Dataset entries
● ● ● ● ●

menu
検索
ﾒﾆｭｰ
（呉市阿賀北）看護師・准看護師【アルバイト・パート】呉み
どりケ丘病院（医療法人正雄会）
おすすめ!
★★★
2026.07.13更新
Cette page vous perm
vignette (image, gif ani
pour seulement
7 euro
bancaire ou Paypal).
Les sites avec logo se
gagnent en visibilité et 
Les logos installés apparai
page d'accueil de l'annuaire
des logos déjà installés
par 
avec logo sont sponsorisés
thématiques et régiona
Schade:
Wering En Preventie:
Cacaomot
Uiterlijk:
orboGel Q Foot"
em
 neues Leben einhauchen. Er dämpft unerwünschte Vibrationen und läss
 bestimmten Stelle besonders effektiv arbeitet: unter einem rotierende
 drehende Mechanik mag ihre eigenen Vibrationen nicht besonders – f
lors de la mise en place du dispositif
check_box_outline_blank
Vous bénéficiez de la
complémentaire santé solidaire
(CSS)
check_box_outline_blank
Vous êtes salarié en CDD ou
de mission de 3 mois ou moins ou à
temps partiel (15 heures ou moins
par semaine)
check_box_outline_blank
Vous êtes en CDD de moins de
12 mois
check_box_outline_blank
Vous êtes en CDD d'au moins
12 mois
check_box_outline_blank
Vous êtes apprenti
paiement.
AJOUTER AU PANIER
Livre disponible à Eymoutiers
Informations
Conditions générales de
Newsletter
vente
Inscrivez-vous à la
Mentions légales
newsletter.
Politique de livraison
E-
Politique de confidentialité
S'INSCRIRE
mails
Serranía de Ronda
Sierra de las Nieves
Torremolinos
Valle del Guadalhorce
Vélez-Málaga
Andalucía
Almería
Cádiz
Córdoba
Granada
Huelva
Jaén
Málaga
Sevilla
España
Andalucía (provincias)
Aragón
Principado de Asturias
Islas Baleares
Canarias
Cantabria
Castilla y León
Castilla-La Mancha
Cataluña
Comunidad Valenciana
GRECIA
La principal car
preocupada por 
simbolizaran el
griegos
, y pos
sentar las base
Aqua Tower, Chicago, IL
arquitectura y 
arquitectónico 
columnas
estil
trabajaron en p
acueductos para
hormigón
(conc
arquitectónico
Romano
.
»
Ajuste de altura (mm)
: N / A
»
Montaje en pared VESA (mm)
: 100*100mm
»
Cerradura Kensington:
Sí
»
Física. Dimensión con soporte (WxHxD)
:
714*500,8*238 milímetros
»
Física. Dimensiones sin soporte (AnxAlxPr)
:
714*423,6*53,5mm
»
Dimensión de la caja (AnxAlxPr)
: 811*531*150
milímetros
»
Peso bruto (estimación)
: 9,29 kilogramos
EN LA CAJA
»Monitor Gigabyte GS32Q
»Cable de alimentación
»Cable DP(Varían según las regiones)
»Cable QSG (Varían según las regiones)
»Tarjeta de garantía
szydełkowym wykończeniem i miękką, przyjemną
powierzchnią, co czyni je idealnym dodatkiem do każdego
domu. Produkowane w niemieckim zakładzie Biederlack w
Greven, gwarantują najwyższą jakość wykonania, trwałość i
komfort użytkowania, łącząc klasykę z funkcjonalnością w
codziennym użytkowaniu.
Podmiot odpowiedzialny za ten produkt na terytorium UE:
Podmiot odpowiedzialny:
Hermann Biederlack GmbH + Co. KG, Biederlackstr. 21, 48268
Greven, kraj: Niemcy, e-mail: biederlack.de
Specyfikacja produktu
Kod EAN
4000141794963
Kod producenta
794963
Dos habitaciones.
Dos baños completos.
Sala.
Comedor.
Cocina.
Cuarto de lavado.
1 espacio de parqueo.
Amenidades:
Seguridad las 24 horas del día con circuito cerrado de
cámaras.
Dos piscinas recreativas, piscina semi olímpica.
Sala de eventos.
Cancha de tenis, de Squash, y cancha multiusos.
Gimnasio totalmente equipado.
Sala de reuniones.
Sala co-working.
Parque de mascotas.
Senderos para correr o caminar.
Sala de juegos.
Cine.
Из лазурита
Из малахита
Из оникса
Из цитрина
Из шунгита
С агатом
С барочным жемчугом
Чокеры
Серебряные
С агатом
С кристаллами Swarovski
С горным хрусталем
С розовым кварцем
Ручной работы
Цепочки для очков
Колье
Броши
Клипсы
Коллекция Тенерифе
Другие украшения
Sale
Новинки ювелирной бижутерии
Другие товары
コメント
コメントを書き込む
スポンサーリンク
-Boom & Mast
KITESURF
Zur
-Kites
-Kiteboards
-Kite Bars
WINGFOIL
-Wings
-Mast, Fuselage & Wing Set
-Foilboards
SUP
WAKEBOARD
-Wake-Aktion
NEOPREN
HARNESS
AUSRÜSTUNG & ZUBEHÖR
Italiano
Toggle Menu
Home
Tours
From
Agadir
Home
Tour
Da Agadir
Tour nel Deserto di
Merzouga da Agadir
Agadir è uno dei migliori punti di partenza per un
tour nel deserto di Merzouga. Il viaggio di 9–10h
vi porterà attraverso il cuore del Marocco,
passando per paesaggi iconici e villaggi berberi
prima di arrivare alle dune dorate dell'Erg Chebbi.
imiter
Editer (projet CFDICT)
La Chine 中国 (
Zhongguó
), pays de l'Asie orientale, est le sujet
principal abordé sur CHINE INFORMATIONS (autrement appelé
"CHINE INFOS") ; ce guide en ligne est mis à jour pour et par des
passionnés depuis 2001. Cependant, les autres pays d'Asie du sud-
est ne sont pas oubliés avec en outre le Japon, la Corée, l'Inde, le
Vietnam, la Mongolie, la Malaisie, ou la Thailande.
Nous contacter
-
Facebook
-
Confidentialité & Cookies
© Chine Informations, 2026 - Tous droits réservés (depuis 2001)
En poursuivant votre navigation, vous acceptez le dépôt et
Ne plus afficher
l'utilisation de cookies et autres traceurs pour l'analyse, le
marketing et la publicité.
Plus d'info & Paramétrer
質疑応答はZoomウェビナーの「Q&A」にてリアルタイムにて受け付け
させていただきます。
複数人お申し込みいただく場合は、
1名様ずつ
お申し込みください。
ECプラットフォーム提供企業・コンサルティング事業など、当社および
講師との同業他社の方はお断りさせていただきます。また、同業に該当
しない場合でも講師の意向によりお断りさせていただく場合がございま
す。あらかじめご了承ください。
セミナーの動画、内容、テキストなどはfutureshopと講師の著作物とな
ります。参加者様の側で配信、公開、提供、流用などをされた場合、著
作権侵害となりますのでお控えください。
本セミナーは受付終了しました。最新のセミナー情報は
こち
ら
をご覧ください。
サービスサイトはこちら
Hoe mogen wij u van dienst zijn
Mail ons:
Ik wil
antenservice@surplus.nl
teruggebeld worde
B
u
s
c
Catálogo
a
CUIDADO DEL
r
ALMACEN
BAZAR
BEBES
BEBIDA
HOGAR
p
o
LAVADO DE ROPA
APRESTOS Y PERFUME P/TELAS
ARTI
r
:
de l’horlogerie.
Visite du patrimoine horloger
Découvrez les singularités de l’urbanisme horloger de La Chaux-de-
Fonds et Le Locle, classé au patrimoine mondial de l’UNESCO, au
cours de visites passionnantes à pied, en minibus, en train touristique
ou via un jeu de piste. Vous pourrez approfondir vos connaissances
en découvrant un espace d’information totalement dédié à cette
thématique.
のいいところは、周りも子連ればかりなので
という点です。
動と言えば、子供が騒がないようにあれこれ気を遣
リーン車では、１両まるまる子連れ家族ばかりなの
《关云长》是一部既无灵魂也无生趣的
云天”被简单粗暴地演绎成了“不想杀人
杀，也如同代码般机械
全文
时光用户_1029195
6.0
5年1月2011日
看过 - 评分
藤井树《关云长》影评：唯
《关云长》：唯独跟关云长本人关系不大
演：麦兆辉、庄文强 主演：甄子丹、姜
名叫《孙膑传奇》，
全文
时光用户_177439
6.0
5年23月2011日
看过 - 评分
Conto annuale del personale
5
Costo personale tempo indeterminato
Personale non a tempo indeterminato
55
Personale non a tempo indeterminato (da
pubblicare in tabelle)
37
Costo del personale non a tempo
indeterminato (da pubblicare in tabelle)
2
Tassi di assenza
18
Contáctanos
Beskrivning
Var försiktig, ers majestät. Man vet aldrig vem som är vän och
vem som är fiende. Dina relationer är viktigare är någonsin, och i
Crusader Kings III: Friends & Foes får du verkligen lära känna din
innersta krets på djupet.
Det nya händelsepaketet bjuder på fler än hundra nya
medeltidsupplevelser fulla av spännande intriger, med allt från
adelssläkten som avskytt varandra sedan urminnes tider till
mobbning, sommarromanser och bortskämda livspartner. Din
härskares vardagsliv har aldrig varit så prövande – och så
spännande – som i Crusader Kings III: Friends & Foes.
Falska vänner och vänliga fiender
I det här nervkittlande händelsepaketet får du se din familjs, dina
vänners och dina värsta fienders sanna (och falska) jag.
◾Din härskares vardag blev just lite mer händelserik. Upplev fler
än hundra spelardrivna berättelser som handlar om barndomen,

● ● ● ● ●

**Assigned task:**
Copy the records word for word from their start through the line containing "Vous bénéficiez de la", with that line included.

**Solved exercise:**
menu
検索
ﾒﾆｭｰ
（呉市阿賀北）看護師・准看護師【アルバイト・パート】呉み
どりケ丘病院（医療法人正雄会）
おすすめ!
★★★
2026.07.13更新
Cette page vous perm
vignette (image, gif ani
pour seulement
7 euro
bancaire ou Paypal).
Les sites avec logo se
gagnent en visibilité et 
Les logos installés apparai
page d'accueil de l'annuaire
des logos déjà installés
par 
avec logo sont sponsorisés
thématiques et régiona
Schade:
Wering En Preventie:
Cacaomot
Uiterlijk:
orboGel Q Foot"
em
 neues Leben einhauchen. Er dämpft unerwünschte Vibrationen und läss
 bestimmten Stelle besonders effektiv arbeitet: unter einem rotierende
 drehende Mechanik mag ihre eigenen Vibrationen nicht besonders – f
lors de la mise en place du dispositif
check_box_outline_blank
Vous bénéficiez de la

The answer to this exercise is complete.